• TASK:
Only the lines from the one containing "Left hand at" to the end of the entries should be written out, each exactly as it stands, both ends included.

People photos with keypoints
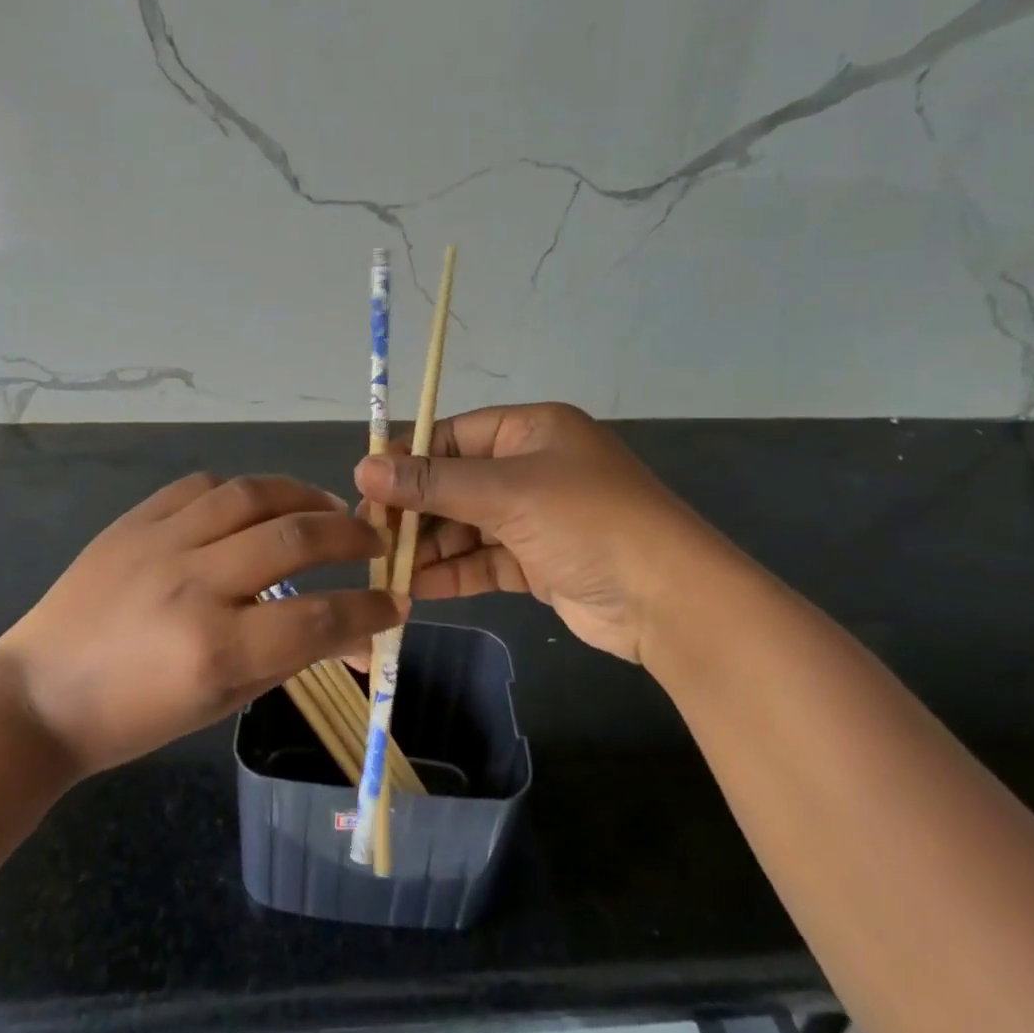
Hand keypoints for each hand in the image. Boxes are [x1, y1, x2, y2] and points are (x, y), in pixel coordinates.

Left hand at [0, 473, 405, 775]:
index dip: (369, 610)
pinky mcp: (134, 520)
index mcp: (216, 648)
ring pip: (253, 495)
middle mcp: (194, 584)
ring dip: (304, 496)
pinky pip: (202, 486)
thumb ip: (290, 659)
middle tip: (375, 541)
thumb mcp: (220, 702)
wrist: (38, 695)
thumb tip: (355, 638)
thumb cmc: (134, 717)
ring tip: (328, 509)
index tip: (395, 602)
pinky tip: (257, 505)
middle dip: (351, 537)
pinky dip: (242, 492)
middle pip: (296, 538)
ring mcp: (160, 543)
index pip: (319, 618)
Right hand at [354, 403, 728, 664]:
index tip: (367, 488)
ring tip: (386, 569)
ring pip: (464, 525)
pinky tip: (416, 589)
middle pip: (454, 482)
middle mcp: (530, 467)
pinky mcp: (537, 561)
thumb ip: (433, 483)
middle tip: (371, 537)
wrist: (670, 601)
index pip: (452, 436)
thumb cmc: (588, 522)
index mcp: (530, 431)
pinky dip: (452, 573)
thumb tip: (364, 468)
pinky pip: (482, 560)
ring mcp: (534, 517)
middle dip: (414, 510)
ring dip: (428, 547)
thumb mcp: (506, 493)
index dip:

• ANSWER BOX:
Left hand at [0, 473, 405, 775]:
index dip: (369, 610)
pinky mcp: (134, 520)
index mcp: (216, 648)
ring pip: (253, 495)
middle mcp: (194, 584)
ring dip: (304, 496)
pinky pip: (202, 486)
thumb ip: (290, 659)
middle tip: (375, 541)
thumb mcp: (220, 702)
wrist: (38, 695)
thumb tip: (355, 638)
thumb cmc: (134, 717)
ring tip: (328, 509)
index tip: (395, 602)
pinky tip: (257, 505)
middle dip: (351, 537)
pinky dip: (242, 492)
middle pip: (296, 538)
ring mcp: (160, 543)
index pip: (319, 618)
Right hand at [354, 403, 728, 664]:
index tip: (367, 488)
ring tip: (386, 569)
ring pip: (464, 525)
pinky tip: (416, 589)
middle pip: (454, 482)
middle mcp: (530, 467)
pinky mcp: (537, 561)
thumb ip: (433, 483)
middle tip: (371, 537)
wrist: (670, 601)
index pip: (452, 436)
thumb cmc: (588, 522)
index mcp: (530, 431)
pinky dip: (452, 573)
thumb tip: (364, 468)
pinky pip: (482, 560)
ring mcp: (534, 517)
middle dip: (414, 510)
ring dip: (428, 547)
thumb mcp: (506, 493)
index dip:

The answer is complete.